To mark the healthcare industry’s impressive progress since implementing the UDI rule, here are five best practices and lessons learned from working with healthcare suppliers and providers over the past three years:
- Do not underestimate the technical challenges.
It’s a mistake for an organization to believe the only technical components to complying with the UDI rule are to label products and enter product data into the FDA’s GUDID. Suppliers, third-party service providers and even the FDA have encountered unforeseen technical outages and delays that have impacted compliance efforts. Organizations need to anticipate these technology challenges and create contingency plans to ensure they do not impede compliance requirements. Lesson learned: recognize the impacted systems / databases early!
- Have a “single source of truth” for attributes.

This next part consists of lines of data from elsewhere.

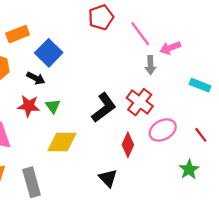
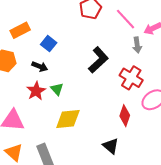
blue square: (49, 53) -> (49, 44), size x0.7
red star: (29, 106) -> (36, 91), turned -30
black L-shape: (104, 108) -> (98, 60), moved

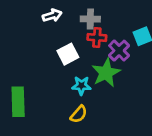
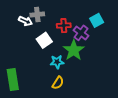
white arrow: (52, 15) -> (26, 21), moved, turned 48
gray cross: (90, 19) -> (37, 15), moved

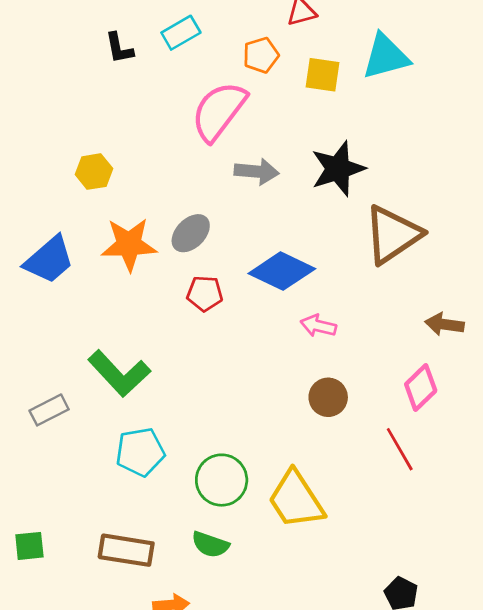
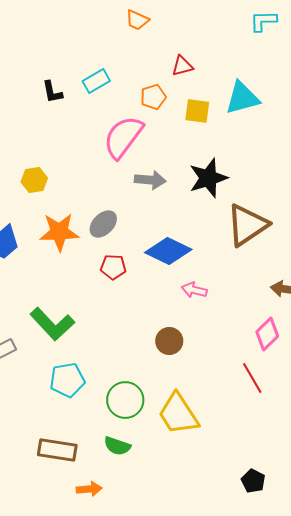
brown circle: (328, 397) -> (169, 341), moved

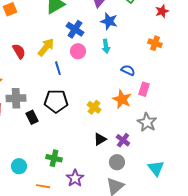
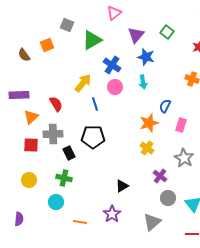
red semicircle: (19, 51) -> (56, 104), moved
blue semicircle: (128, 70) -> (165, 106), turned -88
orange star: (122, 99) -> (149, 123), moved, turned 30
yellow cross: (94, 107) -> (147, 148), moved
black triangle: (100, 139) -> (122, 186), moved
green cross: (54, 158) -> (64, 178), moved
gray circle: (117, 162) -> (168, 198), moved

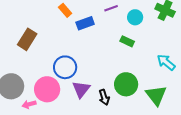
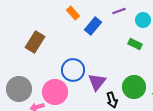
blue rectangle: (85, 23) -> (93, 26), turned -30
purple triangle: (81, 89) -> (97, 82), moved

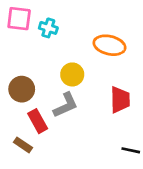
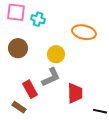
brown circle: (22, 89) -> (18, 48), moved
red trapezoid: (120, 100) -> (75, 93), moved

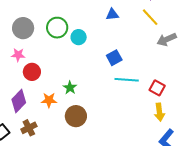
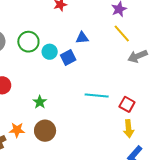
blue triangle: (112, 14) -> (82, 38), moved
blue square: (114, 58) -> (68, 58), moved
orange star: (49, 100) -> (17, 130), moved

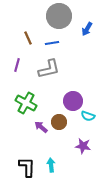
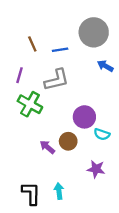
gray circle: (59, 16) -> (94, 32), moved
blue arrow: (87, 29) -> (105, 66), moved, turned 88
green cross: (26, 103) -> (30, 104), moved

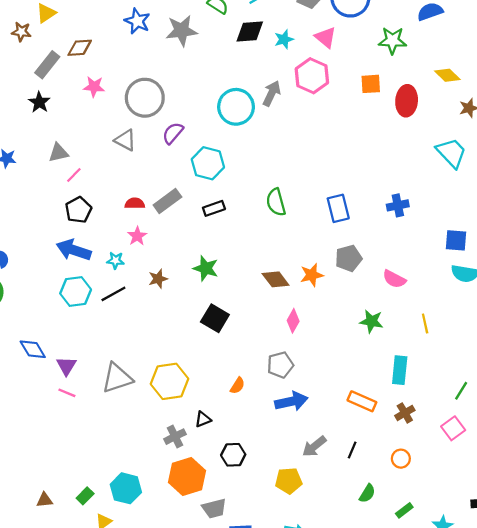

Nearly all suppliers have encountered challenges identifying and capturing the attributes necessary for GUDID submissions. Most suppliers expect that all data attributes will be in their ERP/PIM systems – only to find during compliance initiatives that multiple systems house information about different attributes. Taking a hard look at the organization’s data, ensuring that it’s clean, consistent and consistently updated will help prevent this issue. Lesson learned: the source of truth for attribute data may not be where you think it is.
- Think globally.
Many U.S. based companies with international operations have encountered major compliance delays due to misaligned UDI efforts. Often, the U.S. teams independently initiate compliance projects and then have to pause – or completely start over – once foreign counterparts become involved. There are also other UDI-like regulations being created and implemented in various countries throughout the world. Companies need to educate their overseas operations on the urgency and complexity of UDI compliance, while keeping a close eye on the developing international regulations. Lesson learned: communicate with international entities early!
- Ensure proper UDI assignment to products.
Some suppliers have realized late in their UDI compliance processes that previously assigned identifiers (e.g., GTINs, HIBCCs) are inconsistent with the packaging levels that need to be documented at the point of use. For example, some identifiers are at the sales unit of measure vs. the true point of use. Situations like this present major challenges if unexpected UDI re-assignments and re-labeling changes need to occur. Lesson learned: review all pre-existing product identifiers.
- UDI: it’s not just for manufacturers anymore.
While the UDI rule primarily impacts suppliers, there is a requirement on the horizon that will greatly impact healthcare providers as well. When the final UDI rule was published, the FDA stated it planned to make amendments to some existing regulations to ensure UDI conformity. One of these changes includes Part 803.32, which requires hospitals and other user facilities to include the UDI when reporting adverse events involving serious injury or death. The Centers for Medicare and Medicaid Services (CMS) and the Office of the National Coordinator for Health IT (ONC) have published final rules that will require hospitals to create a list of patients’ implantable devices using UDIs in EHRs, parse the device identifier and production data from the UDI, and link to the GUDID to retrieve device information. Lesson learned: start reviewing associated technology and processes now!